The Pickelhaube (plural Pickelhauben; from the old German Pickel = “point” or “pickaxe”, and Haube = “bonnet”, a general word for headgear), also “Pickelhelm,” was a spiked helmet worn in the 19th and 20th centuries by German military, firefighters, and police. Although typically associated with the Prussian army, the helmet enjoyed wide use among uniformed occupations in the Western world.
The Pickelhaube was originally designed in 1842 by King Frederick William IV of Prussia, maybe as a copy of similar helmets that were adopted at the same time by the Russian military. It is not clear whether this was a case of imitation, parallel invention, or if both were based on the earlier Napoleonic cuirassier. The early Russian type (known as “The Helmet of Yaroslav Mudry“) was also used by cavalry, which had used the spike as a holder for a horsehair plume in full dress, a practice also followed with some Prussian models (see below).
Frederick William IV introduced the Pickelhaube for use by the majority of Prussian infantry on October 23, 1842 by a royal cabinet order. The use of the Pickelhaube spread rapidly to other German principalities. Oldenburg adopted it by 1849, Baden by 1870, and in 1887, the Kingdom of Bavaria was the last German state to adopt the Pickelhaube (they, since the Napoleonic Wars had their own design of helmet called the Raupenhelm). During the second half of the 19th century, the armies of a number of nations besides Russia (including Colombia, Chile, Mexico, Portugal, Norway, and Sweden) adopted the Pickelhaube or something very similar. The Pickelhaube also influenced the design of the British army Home Service helmet, as well as the custodian helmet still worn by police in England and Wales.
━━━━━━━━━━━━━━━━
_Set problem A_. Check each statement against the Pickelhaube passage and answer yes or no, quoting the words that decide it. (i) The helmet was originally designed in 1842 by King Frederick William IV of Prussia. (ii) Baden was the last German state to adopt the Pickelhaube. (iii) The early Russian type of the helmet was also used by cavalry.
_Set problem B_. According to the Pickelhaube passage, what was the helmet design Bavaria had used since the Napoleonic Wars?
_Set problem C_. Carry the Pickelhaube passage forward from its final sentence.

_Dataset content_.
━━━━━━━━━━━━━━━━
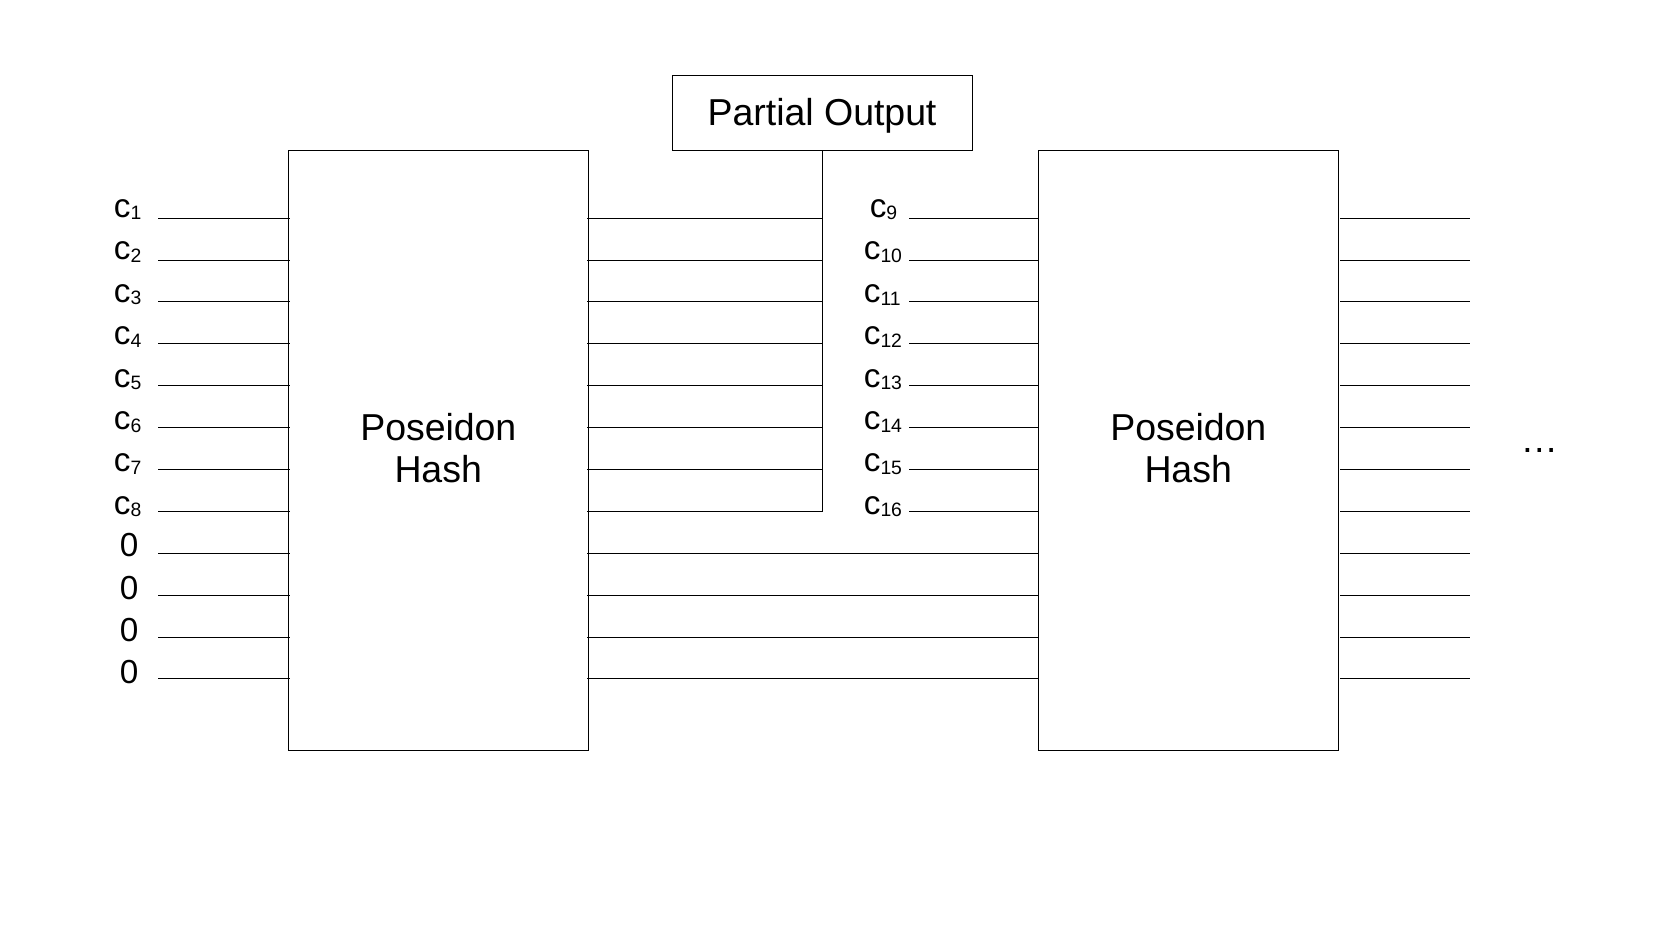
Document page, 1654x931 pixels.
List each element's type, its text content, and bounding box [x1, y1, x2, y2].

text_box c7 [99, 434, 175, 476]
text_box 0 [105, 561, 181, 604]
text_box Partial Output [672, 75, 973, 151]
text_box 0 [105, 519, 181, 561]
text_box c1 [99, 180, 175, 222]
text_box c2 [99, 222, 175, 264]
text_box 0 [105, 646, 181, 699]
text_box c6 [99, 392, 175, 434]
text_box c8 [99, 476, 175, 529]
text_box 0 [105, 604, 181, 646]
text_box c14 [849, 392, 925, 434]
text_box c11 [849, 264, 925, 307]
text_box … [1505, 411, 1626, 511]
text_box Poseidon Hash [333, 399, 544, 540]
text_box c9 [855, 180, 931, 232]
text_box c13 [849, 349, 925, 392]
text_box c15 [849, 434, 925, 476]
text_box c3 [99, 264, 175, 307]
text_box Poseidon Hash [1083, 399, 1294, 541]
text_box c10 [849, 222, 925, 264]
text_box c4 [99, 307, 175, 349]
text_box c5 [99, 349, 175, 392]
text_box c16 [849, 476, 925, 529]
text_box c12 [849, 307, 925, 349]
━━━━━━━━━━━━━━━━
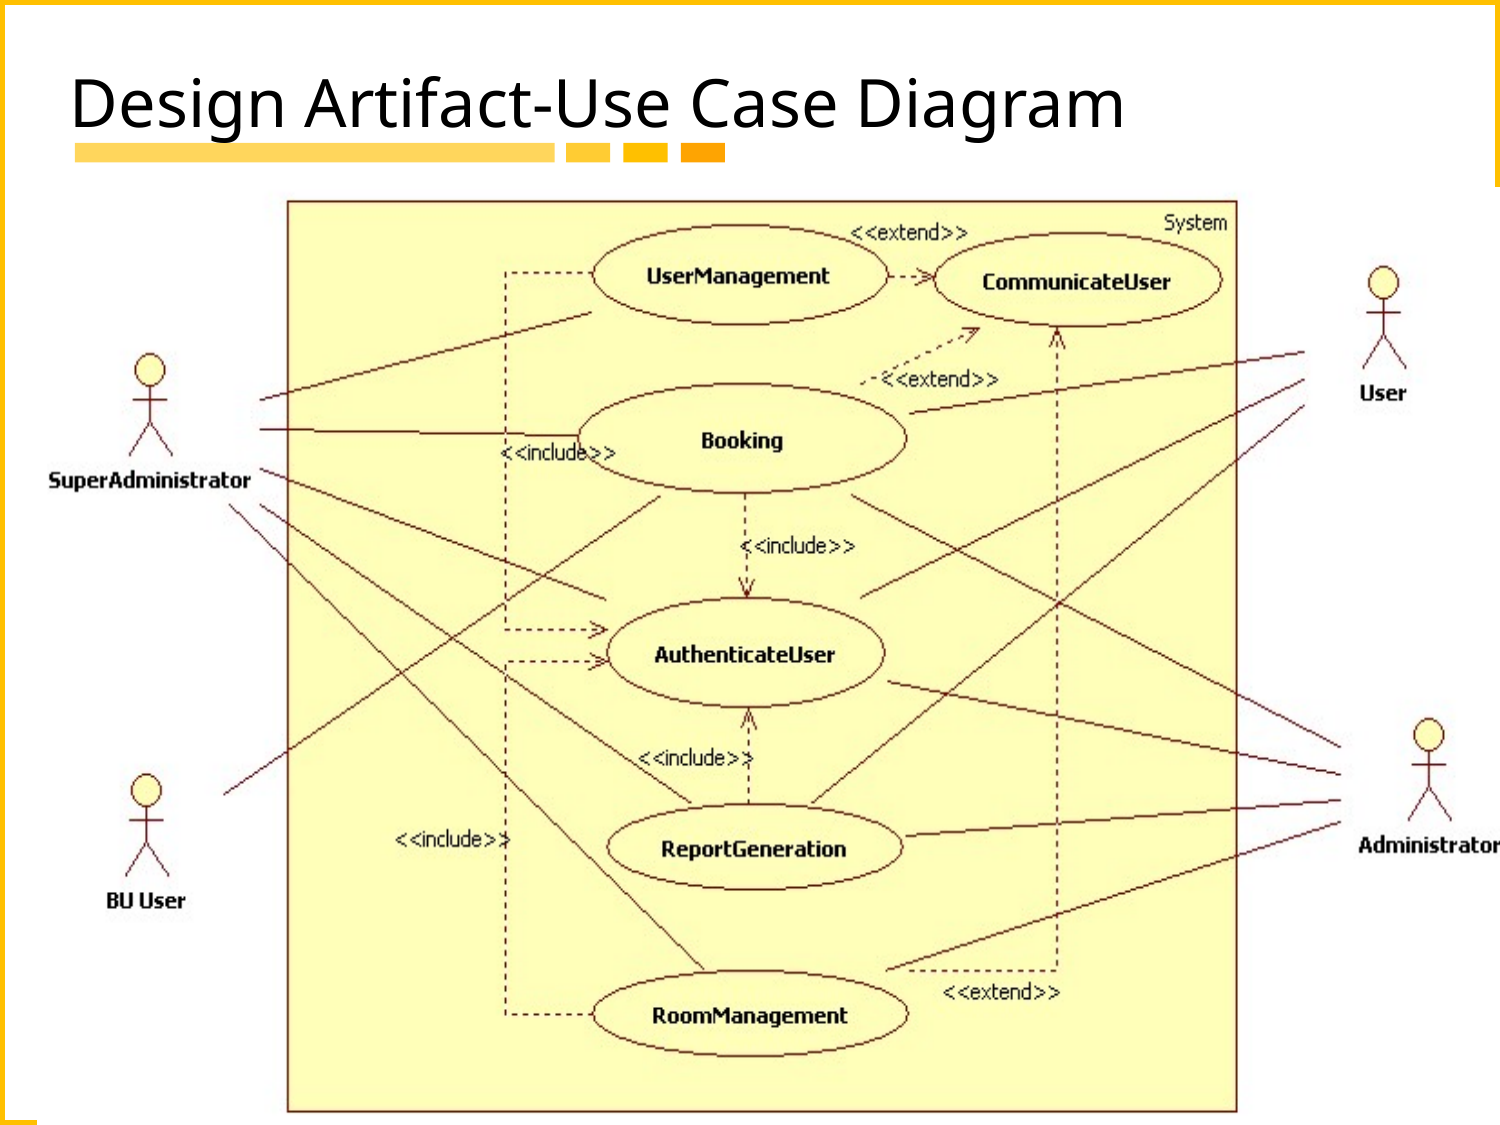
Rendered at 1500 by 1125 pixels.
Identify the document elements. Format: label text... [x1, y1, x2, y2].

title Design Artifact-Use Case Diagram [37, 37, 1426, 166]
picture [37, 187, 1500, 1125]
━━━━━━━━━━━━━━━━
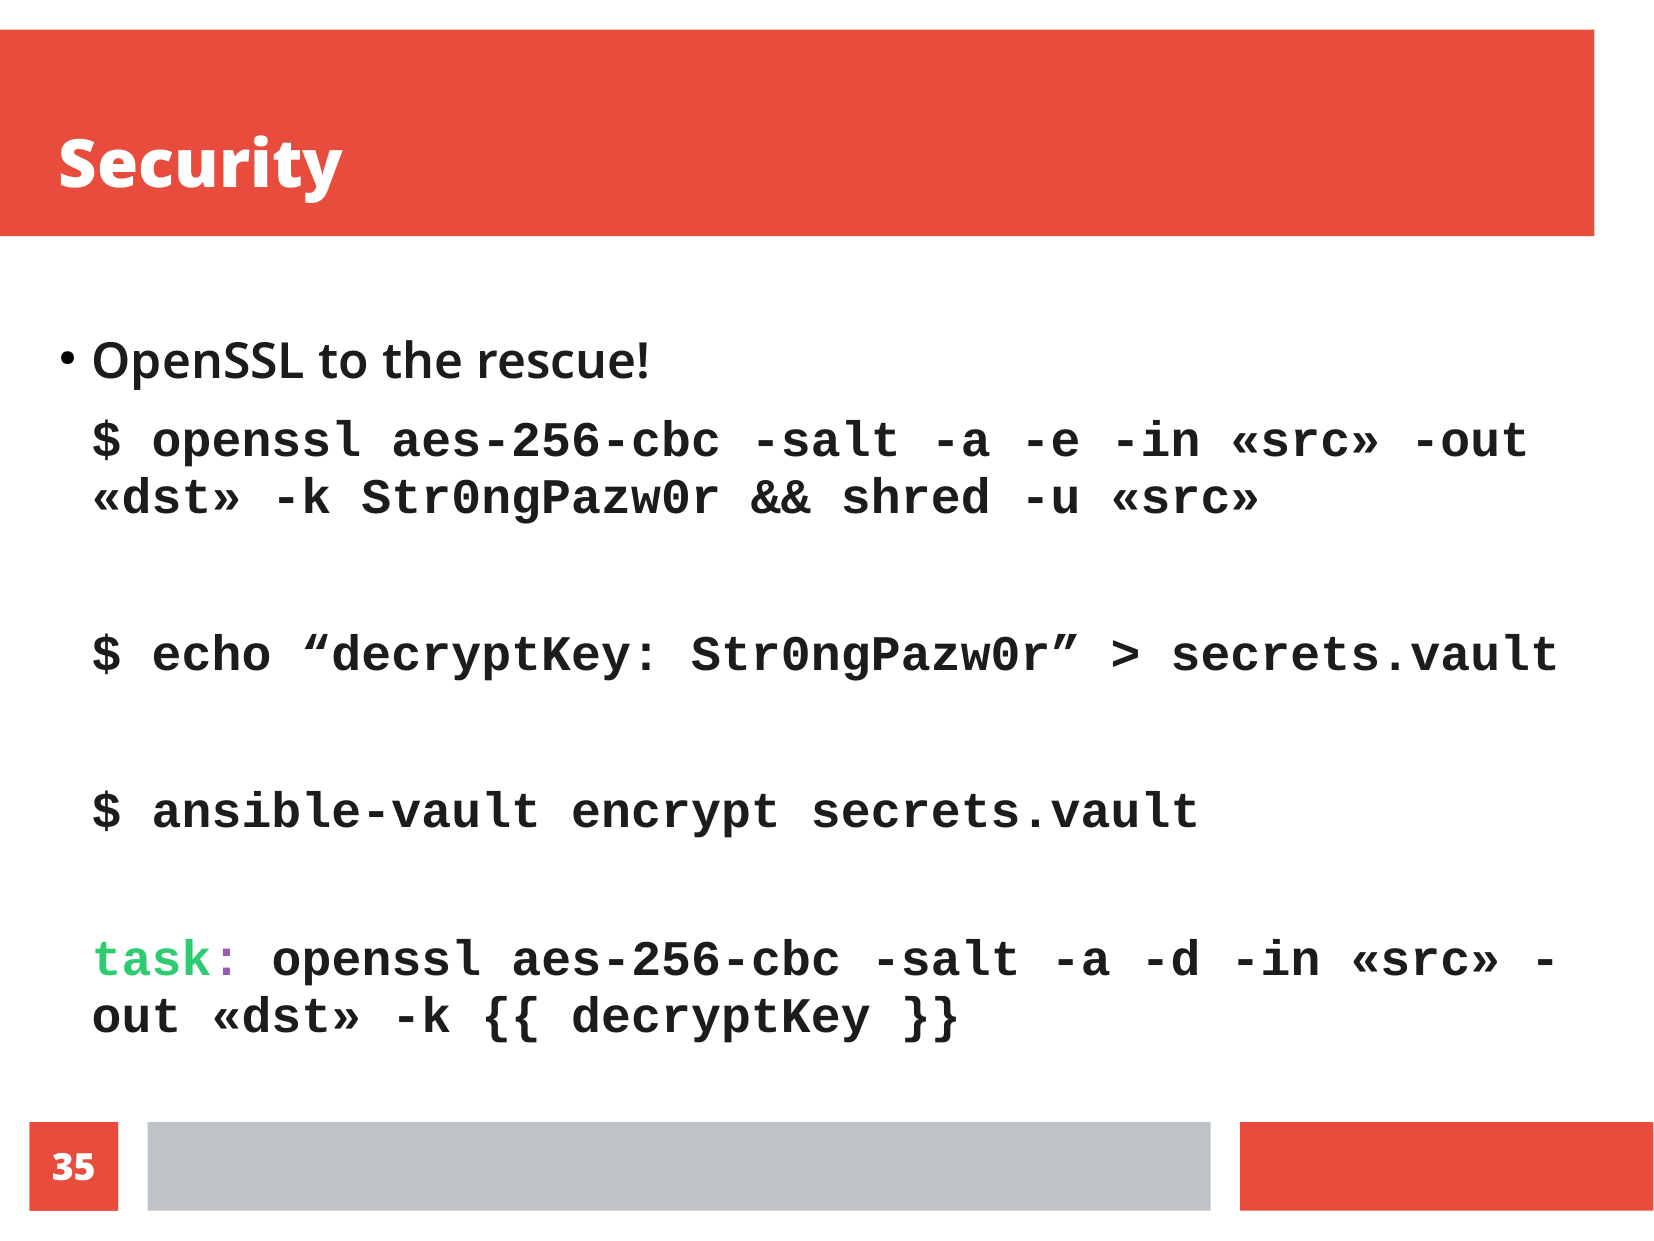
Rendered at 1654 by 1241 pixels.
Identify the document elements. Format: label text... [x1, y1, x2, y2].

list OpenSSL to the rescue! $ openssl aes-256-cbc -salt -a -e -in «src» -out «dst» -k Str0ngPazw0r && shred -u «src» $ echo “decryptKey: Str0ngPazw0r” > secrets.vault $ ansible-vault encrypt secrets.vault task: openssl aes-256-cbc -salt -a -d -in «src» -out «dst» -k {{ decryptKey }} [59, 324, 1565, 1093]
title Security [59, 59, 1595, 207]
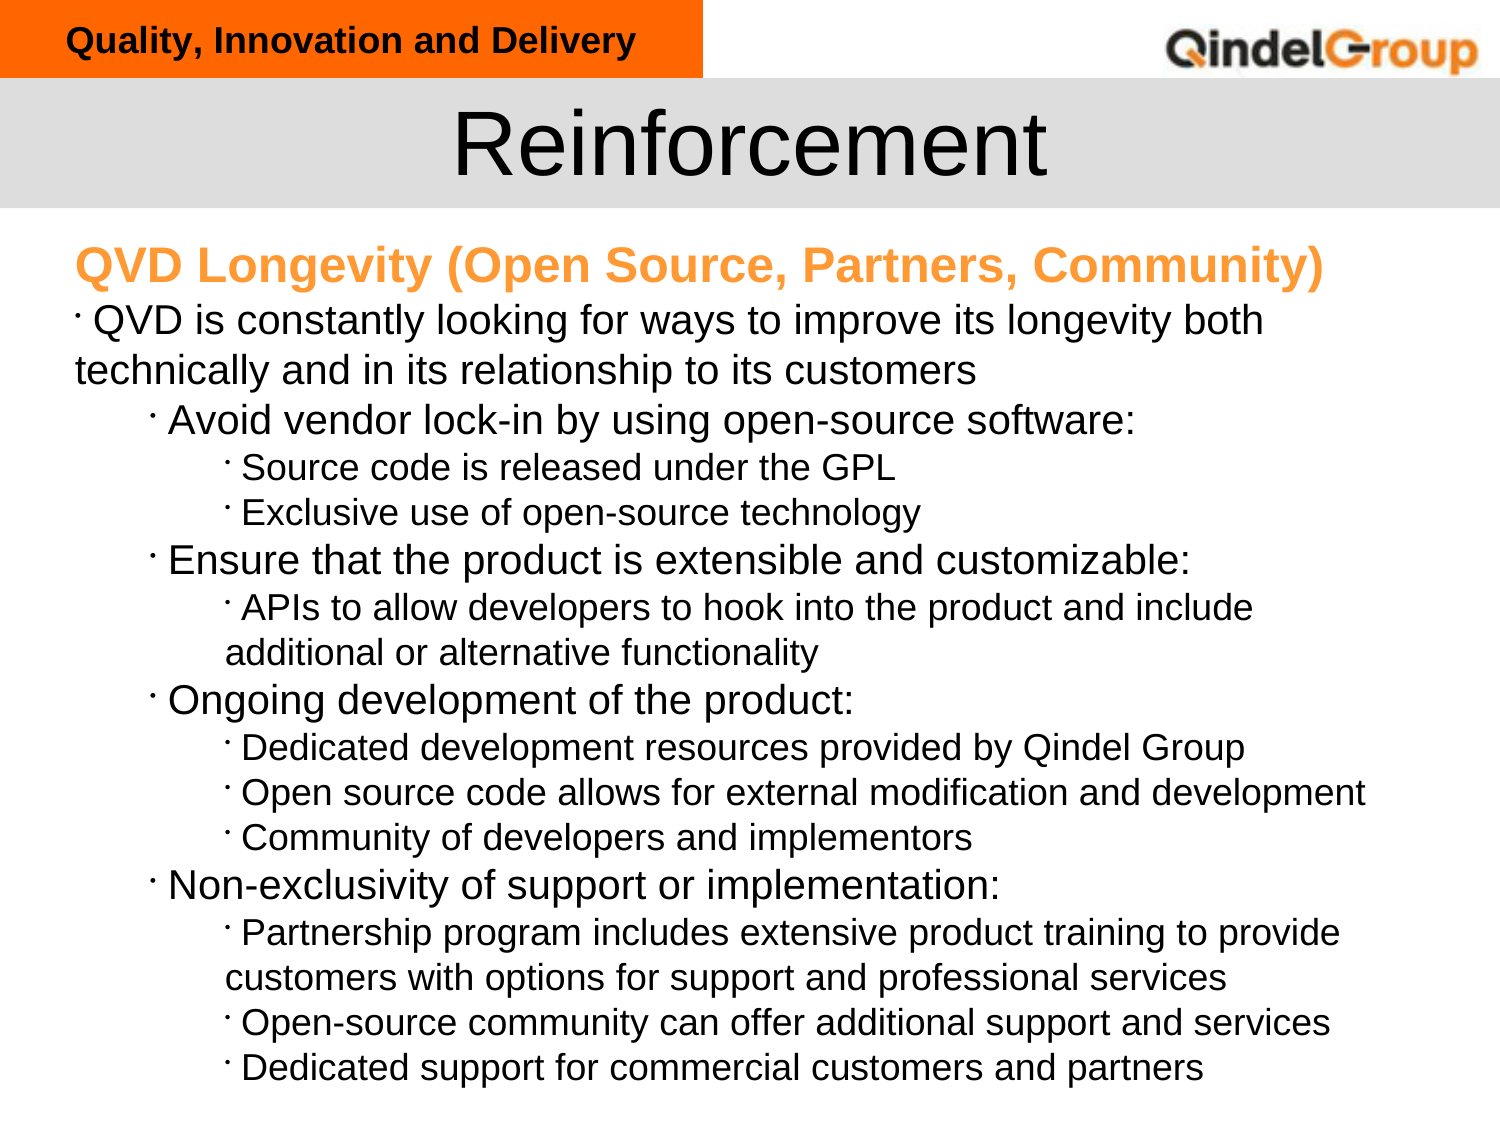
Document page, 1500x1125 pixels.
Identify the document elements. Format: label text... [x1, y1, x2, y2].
━━━━━━━━━━━━━━━━
_Answer A_.
(i) Yes: "The Pickelhaube was originally designed in 1842 by King Frederick William IV of Prussia"
(ii) No: "in 1887, the Kingdom of Bavaria was the last German state to adopt the Pickelhaube"
(iii) Yes: "The early Russian type (known as “The Helmet of Yaroslav Mudry“) was also used by cavalry"

_Answer B_. The Raupenhelm.

_Answer C_.
The basic Pickelhaube was made of hardened (boiled) leather, given a glossy-black finish, and reinforced with metal trim (usually plated with gold or silver for officers) that included a metal spike at the crown. Early versions had a high crown, but the height gradually was reduced and the helmet became more fitted in form. In 1867 an attempt at weight reduction by removing part of the front and rear peaks did not prove successful.
Some versions of the Pickelhaube worn by German artillery units employed a ball-shaped finial rather than the pointed spike. Prior to the outbreak of World War I in 1914 detachable black or white plumes were worn with the pickehaube in full dress by German generals, staff officers, dragoon regiments, infantry of the Prussian Guard and a number of line infantry regiments as a special distinction.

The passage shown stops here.